Конечно, если не можешь побеждать окружающий мир, побеждай себя. Но не дурак ли ты после этого?.. Его должны были напугать (и они сделали это с его задрожавшими пальцами), по крайней мере, четыре сильфиды-доказательства, родившиеся при знакомстве с этой Валентиной Сергеевной. Во-первых, само быстрое, без проверок и тщательных оглядок, навязывание тонкими устами Валентины Сергеевны именно ее школы, как только она расспросила его, кто он и откуда такой молодой, высокий мужчина-специалист. “Да что вы, я дам вам великолепную нагрузку из трех седьмых классов и одного пятого и классное руководство, и факультатив, и еще что-нибудь придумаем, глядя на вашу положительность, у вас же семья, ребенок, начало жизни”. Ему бы надо было сразу отказаться от кота в мешке, а он стал выслушивать дальше ее торгашеский голосок и смотреть на нее неудавшимся ангелом.
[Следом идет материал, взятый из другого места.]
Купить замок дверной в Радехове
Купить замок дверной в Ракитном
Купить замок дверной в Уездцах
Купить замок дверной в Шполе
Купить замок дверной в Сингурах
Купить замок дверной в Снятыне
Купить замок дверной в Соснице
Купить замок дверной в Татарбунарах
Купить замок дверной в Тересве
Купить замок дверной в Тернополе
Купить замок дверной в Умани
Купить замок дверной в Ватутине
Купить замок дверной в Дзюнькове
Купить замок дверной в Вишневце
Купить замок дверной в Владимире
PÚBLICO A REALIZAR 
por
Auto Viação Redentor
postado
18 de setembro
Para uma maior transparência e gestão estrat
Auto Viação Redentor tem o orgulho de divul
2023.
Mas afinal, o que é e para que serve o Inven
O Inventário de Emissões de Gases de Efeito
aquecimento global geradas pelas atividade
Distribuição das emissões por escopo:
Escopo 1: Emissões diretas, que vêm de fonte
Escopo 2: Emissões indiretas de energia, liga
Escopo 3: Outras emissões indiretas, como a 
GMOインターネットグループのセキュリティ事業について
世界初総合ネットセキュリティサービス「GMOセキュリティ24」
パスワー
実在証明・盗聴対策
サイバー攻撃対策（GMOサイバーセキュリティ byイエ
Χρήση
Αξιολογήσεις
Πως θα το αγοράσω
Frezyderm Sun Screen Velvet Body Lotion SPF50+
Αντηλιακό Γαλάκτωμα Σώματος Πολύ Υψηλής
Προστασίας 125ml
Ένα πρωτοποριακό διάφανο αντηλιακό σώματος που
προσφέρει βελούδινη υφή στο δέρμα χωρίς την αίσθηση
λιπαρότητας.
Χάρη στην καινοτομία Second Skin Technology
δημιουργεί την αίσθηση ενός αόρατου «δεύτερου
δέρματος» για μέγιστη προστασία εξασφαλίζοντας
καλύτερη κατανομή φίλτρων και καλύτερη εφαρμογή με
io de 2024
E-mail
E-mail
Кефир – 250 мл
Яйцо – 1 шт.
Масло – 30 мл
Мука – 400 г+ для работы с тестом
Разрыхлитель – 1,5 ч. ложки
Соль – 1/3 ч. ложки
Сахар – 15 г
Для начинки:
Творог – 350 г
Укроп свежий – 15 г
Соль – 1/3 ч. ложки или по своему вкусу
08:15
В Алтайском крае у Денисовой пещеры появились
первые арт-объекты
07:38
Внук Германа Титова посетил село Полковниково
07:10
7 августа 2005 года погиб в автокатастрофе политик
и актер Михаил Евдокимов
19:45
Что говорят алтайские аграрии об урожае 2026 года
Второе — это то, что она бодро, словно уцепив жар-птицу зубами, как-то по-мужски хмыкнув, назвала его впервые этим животным школьным просторечием — “русаком”, узнав из его жеманных полуответов, что он учитель русского языка и литературы.

Она всплеснула, как топорищами, толстыми руками: “У, я так и догадалась, что вы русак. Ничего, ничего, я вам помогу, я ведь тоже русак”. “Русачка”, — подумал он. Ее околопенсионная внешность располагала к себе чем-то таинственно ложным, и он правильно сообразил, что она может здорово огрызаться и очень зычно орать. Третье — его смутило маленькое голое отверстие на ее чулке у щиколотки и несколько других, затянутых видимыми нитками. Тогда ему представлялось с высоты незнания быта, что респектабельные женщины-директрисы, уж коли они таковы, должны быть безупречны в нижних одеяниях, так же как и в собственной ленинградской речи. Валентина Сергеевна же старомодно и малоросски смягчала исконно твердые позиции перед заднеязычными (“четверьг”, “наверьх”) и в заключение разговора, когда они, так сказать, хлопнули по рукам, сказала что-то с абсолютно неправильным и необычным ударением. Она сказала “прúстрастно” вместо “пристрáстно” относиться к чересчур небесному, вообще пристрáстно прозябать.

Он понял тогда, что согласился на деградацию призвания и взялся за черный труд. Он сообразил мимоходом, что, если человек с приглядным имиджем интеллигента-служащего ставит нелепые ударения в общенародных словах, это значит — он их лишь прочитал и никогда не слышал. Он думал, что образованность — это когда сначала слышишь, потом читаешь и наконец произносишь языком. Он сказал, как его зовут по имени-отчеству — Андрей Юрич. Валентина Сергеевна, узнав его имя, еще больше проникла в его застенчивую душу, взяла его трудовую книжку, направление из института и заверила, что оформит все сама, минуя очередь.